The United Arab Emirates has plans to visit Venus on its way to exploring the asteroid belt between Mars and Jupiter, Sheikh Mohammed bin Rashid, Vice President and Ruler of Dubai announced yesterday.
"Today, among the 50 projects, the UAE launched a new space mission... a mission to explore the planet Venus and 7 other asteroids in the solar system... and the first Arab landing on an asteroid..”, Sheikh Mohammed wrote on Twitter.
The mission is scheduled to launch in 2028, and will spend five years exploring our cosmic back yard before culminating in an asteroid landing attempt in 2033; a feat only achieved by three other space agencies to date.
Along the way, the UAE aims to flyby Venus mid-2028. Venus has become a focus of interest in the last couple of years after research suggested that phosphine discovered in the planet’s thick atmosphere was due to microbial activity. Further studies have since come forward to dismiss this idea, but the hypothesis is not dead and buried yet.

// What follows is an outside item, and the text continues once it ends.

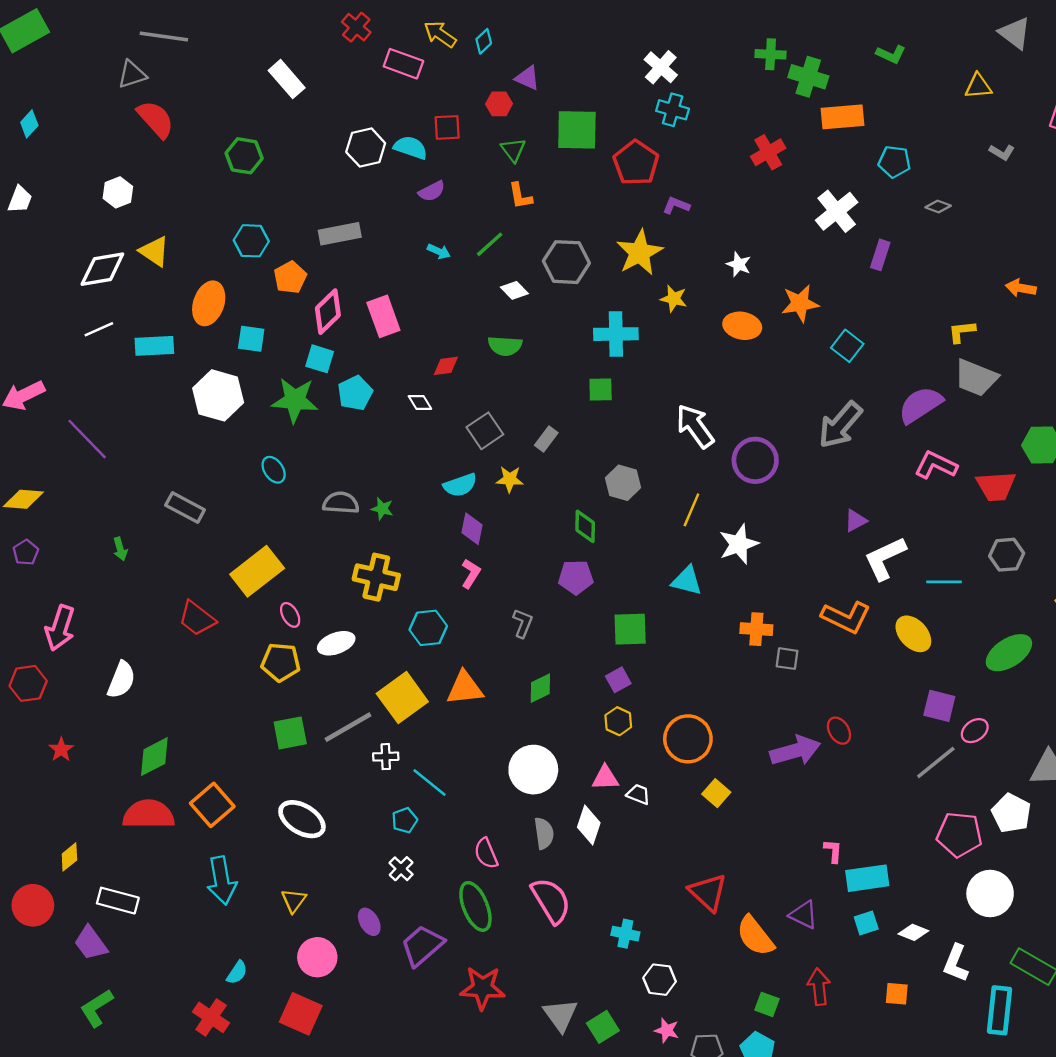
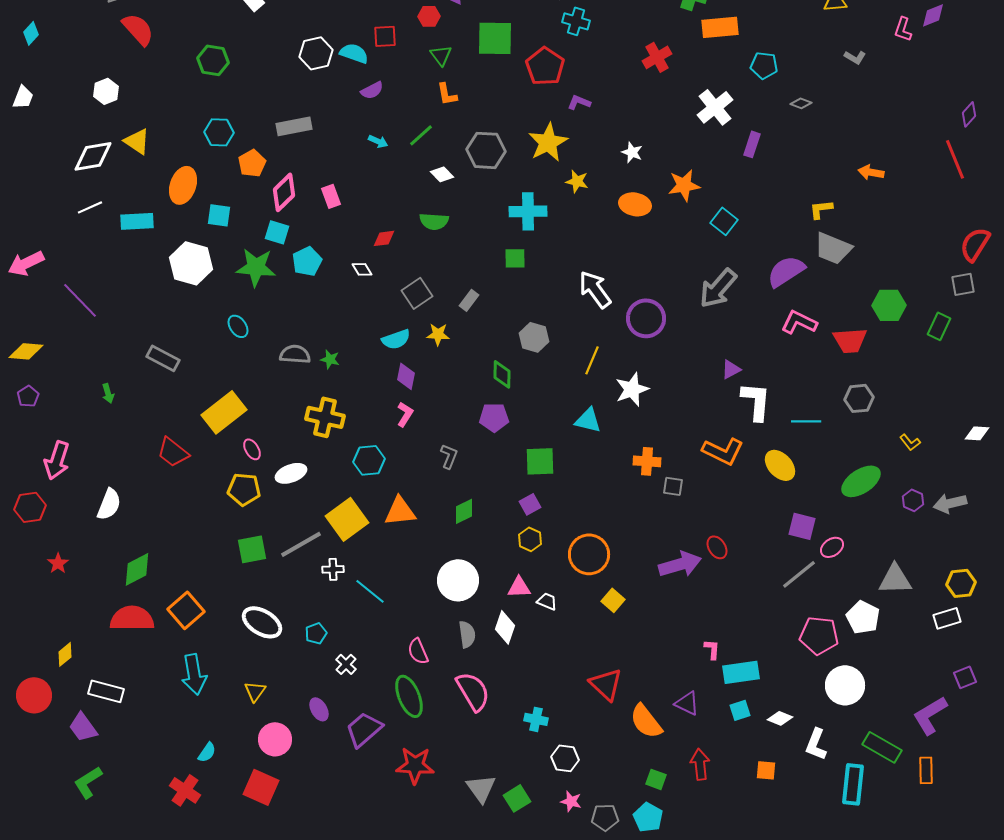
pink rectangle: (383, 316) -> (331, 196), size x0.7
white L-shape: (885, 558) -> (756, 401), turned 120
cyan pentagon: (405, 820) -> (316, 633), moved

This 3.6 billion-plus kilometre journey will be made in a spacecraft that will take seven years to build. It is expected that the University of Colorado who partnered with the UAE on their Hope probe that reached the Martian orbit in February this year, will again be involved in the mission.
It will use advanced technologies to navigate through the Solar System and get as close as 109 million kilometres from the Sun.
Four asteroids in 2030 will be explored, a fifth in 2031 and a sixth in 2032. The spacecraft’s seventh asteroid visit, a yet-as-unnamed-destination, will be the location of the attempted touch down.
Along with advancing the country's space engineering, scientific research and exploration capabilities by gathering “crucial new data that will contribute to our human knowledge of the origins of the Universe and the formation of our Solar System”, the mission is also aimed at creating more opportunities in the private sector.
“Our goal is clear: to accelerate the development of innovation and knowledge-based enterprises in the Emirates," said Ms Al Amiri, Chairwoman of the UAE Space Agency.
"This can’t be done by going steady-state, this requires leaps in imagination, in faith and the pursuit of goals that go beyond prudent or methodical.
"When we embarked on the Emirates Mars Mission, we took on a six-year task that was in the order of five times more complex than the Earth observation satellites we were developing.
"This mission is in the order of five times more complex than EMM”, she said.
More details of the mission are expected to be released next year.